Venezio just nodded along like all that was normal as he dug for a blood pressure machine and slid the cuff up her arm.

“Anything else?”

“Maybe some… like… visual disturbances?”

“Disturbances or full hallucinations?”

“I don’t know. It’s becoming blurry.”

“What do you think?” I asked him after he asked her to sit still and not talk for a minute so he could take her blood pressure.

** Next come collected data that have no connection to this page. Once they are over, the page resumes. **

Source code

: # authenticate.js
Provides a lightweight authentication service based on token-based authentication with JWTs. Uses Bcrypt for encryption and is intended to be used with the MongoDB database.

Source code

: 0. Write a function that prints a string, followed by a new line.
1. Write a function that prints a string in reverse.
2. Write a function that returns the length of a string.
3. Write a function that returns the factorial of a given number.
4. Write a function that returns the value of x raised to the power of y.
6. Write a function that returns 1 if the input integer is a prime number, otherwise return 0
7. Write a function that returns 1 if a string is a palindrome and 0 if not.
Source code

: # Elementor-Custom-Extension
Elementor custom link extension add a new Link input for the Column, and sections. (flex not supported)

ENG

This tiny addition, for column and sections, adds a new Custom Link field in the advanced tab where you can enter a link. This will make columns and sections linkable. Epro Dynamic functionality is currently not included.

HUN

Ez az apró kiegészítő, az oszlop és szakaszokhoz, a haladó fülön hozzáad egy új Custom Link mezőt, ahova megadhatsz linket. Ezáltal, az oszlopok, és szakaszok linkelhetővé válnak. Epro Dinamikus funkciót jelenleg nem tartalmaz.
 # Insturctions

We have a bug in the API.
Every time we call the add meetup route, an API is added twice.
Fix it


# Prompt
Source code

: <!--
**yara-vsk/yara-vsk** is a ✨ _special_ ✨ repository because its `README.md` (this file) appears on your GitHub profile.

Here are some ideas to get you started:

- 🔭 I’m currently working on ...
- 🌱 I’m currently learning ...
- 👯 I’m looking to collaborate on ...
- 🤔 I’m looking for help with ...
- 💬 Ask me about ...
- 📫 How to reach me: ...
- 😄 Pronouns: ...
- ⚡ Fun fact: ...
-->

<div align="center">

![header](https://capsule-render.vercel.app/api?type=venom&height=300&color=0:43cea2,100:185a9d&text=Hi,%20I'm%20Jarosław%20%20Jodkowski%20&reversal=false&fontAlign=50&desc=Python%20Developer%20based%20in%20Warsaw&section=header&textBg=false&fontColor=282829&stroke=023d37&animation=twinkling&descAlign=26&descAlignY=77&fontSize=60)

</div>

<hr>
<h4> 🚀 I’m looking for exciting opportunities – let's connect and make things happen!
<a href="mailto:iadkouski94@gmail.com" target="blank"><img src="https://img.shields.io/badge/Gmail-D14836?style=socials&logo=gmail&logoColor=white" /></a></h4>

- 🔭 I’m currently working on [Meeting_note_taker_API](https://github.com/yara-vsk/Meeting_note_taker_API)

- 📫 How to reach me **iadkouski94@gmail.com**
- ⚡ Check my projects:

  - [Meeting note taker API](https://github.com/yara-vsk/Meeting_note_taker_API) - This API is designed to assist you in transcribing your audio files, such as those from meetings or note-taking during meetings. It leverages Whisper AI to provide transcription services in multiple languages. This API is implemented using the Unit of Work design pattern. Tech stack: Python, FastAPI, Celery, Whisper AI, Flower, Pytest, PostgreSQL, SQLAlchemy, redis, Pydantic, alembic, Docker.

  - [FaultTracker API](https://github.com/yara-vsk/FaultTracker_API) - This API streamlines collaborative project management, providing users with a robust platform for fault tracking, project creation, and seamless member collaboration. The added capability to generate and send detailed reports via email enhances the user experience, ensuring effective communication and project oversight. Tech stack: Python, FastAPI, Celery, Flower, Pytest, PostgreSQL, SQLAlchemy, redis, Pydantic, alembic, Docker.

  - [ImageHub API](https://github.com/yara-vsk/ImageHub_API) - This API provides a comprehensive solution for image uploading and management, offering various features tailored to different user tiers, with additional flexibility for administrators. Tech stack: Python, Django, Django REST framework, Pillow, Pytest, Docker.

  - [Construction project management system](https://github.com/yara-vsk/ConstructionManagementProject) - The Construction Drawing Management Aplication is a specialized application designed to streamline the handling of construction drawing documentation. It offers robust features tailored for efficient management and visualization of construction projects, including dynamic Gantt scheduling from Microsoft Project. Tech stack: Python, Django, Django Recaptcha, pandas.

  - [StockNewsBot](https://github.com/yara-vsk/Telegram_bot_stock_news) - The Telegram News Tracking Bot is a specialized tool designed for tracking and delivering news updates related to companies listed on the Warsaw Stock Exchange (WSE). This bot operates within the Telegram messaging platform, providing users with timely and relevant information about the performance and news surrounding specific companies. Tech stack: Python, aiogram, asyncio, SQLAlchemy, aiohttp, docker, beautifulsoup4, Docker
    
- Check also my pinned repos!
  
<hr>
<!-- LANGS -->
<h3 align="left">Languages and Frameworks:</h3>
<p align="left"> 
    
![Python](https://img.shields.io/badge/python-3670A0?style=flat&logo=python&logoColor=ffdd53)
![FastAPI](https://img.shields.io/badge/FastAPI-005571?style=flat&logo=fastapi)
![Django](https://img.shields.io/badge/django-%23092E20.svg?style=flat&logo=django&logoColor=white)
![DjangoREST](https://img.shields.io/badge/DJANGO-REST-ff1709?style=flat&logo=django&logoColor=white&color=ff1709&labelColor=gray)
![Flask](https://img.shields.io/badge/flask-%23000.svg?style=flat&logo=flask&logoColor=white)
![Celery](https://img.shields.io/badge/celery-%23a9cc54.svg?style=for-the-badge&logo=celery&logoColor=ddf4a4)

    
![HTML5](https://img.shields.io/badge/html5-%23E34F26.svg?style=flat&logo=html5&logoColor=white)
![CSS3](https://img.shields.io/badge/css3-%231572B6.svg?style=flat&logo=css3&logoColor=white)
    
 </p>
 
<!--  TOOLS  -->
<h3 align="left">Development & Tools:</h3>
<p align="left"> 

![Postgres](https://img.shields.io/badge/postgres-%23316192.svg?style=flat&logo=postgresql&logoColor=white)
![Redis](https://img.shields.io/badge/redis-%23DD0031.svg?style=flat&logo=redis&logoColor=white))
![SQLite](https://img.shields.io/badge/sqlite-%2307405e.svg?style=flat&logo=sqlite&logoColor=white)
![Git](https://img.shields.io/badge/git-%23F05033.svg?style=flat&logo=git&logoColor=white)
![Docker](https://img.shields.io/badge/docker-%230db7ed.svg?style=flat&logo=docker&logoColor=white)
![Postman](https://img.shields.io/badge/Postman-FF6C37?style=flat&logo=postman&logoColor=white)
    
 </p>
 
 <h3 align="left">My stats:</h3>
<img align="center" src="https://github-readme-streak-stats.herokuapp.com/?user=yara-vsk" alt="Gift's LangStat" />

“Could be a few things,” he said, shrugging. “But judging by the injection, symptoms, and the ease of supply, I’m leaning toward ketamine. Salvatore’s got an in at a blood testing place. He can get the results sometime tomorrow.”

“Will there be lasting issues?”

“Nah. Not from just the one dose. I mean, she might be off for a few days. Dizzy, emotional, headaches, fatigue, that kind of thing. But it will wear off. Nothing long-term to worry about.”

“That’s a relief,” Blair said, words still thick and slow.

“Sounds like I get to play nursemaid for a few days,” I said, rubbing her arm.

“Alright. Walk me through,” Venezio said, pulling off the cuff and marking down notes for, I assumed, Salvatore.

“The door hit me first,” Blair said, touching her face. “And then I fell. Hit my head. Ronny climbed on me and slammed my head into the floor. Danny stabbed me. Then I was out. I don’t know how long. It had to be a while. The sun was starting to go down. When I woke up, my head was screaming.”